- Passage
● ● ● ●
It is generally accepted today that George W. Bush’s foreign policy—especially his doctrine of preemptive war and his emphasis on the spread of democracy—represents a radical break with the American past. According to the conventional narrative, US foreign policy was originally based on the principle of non-intervention; the American Founders are often invoked in support of the claim that the default position of US foreign policy is isolationism. Who has not heard the argument that Washington’s Farewell Address counsels opposition to foreign attachments and that the Monroe Doctrine represents a ratification of this “isolationist” principle?
But, the narrative continues, while isolationism and non-intervention prevailed during the eighteenth and nineteenth centuries, circumstances required the United States to abandon this posture at the beginning of the twentieth century. But even then, America did so only reluctantly in response to threats to US national interests. Thus with the exception of the failed effort by Woodrow Wilson to base US foreign policy on idealistic principles and George W. Bush’s quixotic effort to impose democracy on the Middle East, the United States has normally adhered to the principles of foreign policy “realism,” a theory based on the idea that the driving force in international politics is national security, which can be ensured only by the possession of sufficient power relative to other states.
● ● ● ●
- Provided material
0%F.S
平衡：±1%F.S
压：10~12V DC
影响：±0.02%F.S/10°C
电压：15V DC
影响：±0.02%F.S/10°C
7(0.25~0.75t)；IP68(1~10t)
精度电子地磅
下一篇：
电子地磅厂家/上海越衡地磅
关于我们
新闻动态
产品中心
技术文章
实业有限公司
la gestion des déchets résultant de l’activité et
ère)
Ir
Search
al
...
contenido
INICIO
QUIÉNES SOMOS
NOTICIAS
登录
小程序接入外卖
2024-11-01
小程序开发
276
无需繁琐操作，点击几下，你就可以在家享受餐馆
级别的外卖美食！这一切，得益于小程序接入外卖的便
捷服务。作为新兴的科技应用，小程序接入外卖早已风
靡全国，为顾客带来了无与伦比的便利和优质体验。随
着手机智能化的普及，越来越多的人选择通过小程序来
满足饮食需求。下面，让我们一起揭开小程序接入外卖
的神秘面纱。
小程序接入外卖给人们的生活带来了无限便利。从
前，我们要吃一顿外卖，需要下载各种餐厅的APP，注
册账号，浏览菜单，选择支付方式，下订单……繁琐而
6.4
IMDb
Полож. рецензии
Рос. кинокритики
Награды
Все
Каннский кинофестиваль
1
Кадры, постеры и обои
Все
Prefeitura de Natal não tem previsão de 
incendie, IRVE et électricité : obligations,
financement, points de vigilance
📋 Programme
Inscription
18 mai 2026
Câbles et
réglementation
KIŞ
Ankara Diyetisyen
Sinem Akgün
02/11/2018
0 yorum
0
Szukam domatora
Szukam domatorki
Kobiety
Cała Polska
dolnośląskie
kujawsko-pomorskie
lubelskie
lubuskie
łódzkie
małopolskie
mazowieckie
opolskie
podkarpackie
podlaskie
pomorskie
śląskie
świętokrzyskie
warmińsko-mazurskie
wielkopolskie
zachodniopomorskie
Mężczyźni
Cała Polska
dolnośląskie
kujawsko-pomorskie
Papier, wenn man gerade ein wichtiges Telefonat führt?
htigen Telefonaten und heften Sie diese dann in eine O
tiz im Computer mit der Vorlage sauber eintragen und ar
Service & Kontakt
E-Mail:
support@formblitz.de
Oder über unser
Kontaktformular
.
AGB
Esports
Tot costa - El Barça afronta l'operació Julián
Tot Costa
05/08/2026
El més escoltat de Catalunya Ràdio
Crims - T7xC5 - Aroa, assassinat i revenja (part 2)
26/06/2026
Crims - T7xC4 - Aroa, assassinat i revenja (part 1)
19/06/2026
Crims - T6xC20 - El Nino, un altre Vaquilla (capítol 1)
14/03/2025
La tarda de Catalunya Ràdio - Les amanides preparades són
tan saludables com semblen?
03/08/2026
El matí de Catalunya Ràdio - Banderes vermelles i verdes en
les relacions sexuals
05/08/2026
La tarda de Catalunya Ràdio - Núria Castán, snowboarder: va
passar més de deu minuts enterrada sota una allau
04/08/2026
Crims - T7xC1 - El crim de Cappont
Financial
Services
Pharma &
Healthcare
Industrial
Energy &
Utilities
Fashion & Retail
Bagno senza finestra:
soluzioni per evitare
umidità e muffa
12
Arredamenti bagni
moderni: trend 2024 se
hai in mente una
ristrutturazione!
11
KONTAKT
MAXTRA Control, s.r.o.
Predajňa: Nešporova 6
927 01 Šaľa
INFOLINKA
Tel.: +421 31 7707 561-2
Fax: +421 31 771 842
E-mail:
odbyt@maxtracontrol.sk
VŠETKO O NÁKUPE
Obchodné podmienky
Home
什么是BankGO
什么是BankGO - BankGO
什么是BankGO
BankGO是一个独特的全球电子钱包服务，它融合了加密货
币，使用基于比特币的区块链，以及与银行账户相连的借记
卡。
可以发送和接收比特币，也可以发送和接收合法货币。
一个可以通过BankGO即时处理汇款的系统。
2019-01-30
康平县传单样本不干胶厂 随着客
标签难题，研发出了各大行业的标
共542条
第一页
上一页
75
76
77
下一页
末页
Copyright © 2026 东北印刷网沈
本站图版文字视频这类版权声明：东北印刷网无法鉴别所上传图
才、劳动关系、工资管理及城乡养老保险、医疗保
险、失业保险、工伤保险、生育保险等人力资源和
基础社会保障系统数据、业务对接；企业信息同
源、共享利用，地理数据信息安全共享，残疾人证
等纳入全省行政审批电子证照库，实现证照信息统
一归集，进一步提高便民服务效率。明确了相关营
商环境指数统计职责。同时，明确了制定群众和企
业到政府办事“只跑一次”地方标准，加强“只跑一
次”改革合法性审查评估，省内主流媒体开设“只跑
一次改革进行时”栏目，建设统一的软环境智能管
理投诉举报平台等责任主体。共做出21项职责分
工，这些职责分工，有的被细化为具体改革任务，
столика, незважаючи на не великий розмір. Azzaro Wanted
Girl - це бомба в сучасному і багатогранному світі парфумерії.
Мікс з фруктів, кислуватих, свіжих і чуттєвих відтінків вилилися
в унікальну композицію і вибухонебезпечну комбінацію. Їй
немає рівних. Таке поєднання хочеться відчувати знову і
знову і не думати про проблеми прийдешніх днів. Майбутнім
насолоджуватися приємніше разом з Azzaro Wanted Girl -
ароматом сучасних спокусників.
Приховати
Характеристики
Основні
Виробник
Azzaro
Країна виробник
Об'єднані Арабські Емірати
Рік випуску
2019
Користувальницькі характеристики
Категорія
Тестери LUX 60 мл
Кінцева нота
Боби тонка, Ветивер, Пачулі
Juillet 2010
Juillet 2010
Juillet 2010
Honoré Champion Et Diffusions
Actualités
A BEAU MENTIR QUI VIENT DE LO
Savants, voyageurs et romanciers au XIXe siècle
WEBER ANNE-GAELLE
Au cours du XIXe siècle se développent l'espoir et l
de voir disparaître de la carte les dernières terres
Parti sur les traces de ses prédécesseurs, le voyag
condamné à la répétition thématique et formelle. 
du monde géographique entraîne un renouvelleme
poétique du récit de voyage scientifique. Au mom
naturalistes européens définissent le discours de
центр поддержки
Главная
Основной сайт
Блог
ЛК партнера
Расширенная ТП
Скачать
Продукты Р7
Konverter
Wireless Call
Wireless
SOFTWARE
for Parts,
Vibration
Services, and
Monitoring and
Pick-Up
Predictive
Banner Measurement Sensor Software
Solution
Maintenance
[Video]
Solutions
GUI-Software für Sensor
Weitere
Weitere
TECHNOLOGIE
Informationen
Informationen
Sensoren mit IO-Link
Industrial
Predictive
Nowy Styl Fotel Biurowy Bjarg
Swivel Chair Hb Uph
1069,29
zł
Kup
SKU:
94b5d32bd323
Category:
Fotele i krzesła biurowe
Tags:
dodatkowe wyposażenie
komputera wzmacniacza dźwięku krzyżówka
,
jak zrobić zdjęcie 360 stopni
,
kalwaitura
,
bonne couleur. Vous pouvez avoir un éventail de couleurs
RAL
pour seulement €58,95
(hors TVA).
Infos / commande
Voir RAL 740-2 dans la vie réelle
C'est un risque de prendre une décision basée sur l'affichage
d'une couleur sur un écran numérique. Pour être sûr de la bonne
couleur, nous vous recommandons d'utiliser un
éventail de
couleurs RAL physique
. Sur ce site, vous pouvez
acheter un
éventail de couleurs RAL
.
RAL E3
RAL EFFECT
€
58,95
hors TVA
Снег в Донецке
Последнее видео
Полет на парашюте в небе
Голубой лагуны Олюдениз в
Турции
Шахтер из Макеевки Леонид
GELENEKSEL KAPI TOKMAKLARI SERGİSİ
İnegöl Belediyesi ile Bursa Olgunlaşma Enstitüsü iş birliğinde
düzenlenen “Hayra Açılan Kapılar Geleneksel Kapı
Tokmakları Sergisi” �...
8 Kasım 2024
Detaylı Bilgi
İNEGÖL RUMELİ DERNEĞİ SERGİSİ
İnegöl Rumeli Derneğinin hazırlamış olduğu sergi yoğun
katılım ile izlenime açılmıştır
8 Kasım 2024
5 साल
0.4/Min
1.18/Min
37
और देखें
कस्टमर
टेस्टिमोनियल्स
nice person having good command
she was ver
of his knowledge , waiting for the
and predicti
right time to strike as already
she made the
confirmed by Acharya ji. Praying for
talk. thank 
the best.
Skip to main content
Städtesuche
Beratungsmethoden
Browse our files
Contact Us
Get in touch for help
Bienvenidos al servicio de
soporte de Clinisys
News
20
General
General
● ● ● ●
- Study questions
1/ In the text on US foreign policy, what idea is the theory of foreign policy "realism" based on?
2/ Decide whether each statement agrees with the text on US foreign policy. Answer yes or no for each, quoting the words of the text that settle it.
(a) The conventional narrative holds that US foreign policy was originally based on non-intervention.
(b) According to the narrative, the United States eagerly abandoned isolationism at the beginning of the twentieth century.
(c) The narrative describes Woodrow Wilson's effort to base US foreign policy on idealistic principles as a success.
3/ Carry on the text on US foreign policy from the point where it stops.

- Answer section
1/ It is based on the idea that the driving force in international politics is national security, which can be ensured only by possessing sufficient power relative to other states.

2/
(a) Yes: "US foreign policy was originally based on the principle of non-intervention"
(b) No: "America did so only reluctantly in response to threats to US national interests"
(c) No: "the failed effort by Woodrow Wilson to base US foreign policy on idealistic principles"

3/
A number of authors have recently demonstrated the falsity of this conventional wisdom. In The Savage Wars of Peace, Max Boot has shown that Americans are hardly isolationist when it comes to the use of military power. In Surprise, Security and the American Experience, John Lewis Gaddis has shown that the statesmen of the Early Republic, usually portrayed as desirous of avoiding foreign entanglements, were more than willing to engage in preventive war to defeat a threat before it became imminent. And in his indispensable A Special Providence, Walter Russell Mead has identified four American “schools of foreign policy,” some more interventionist than others, that have vied for dominance as the United States confronted the challenges of the international political system.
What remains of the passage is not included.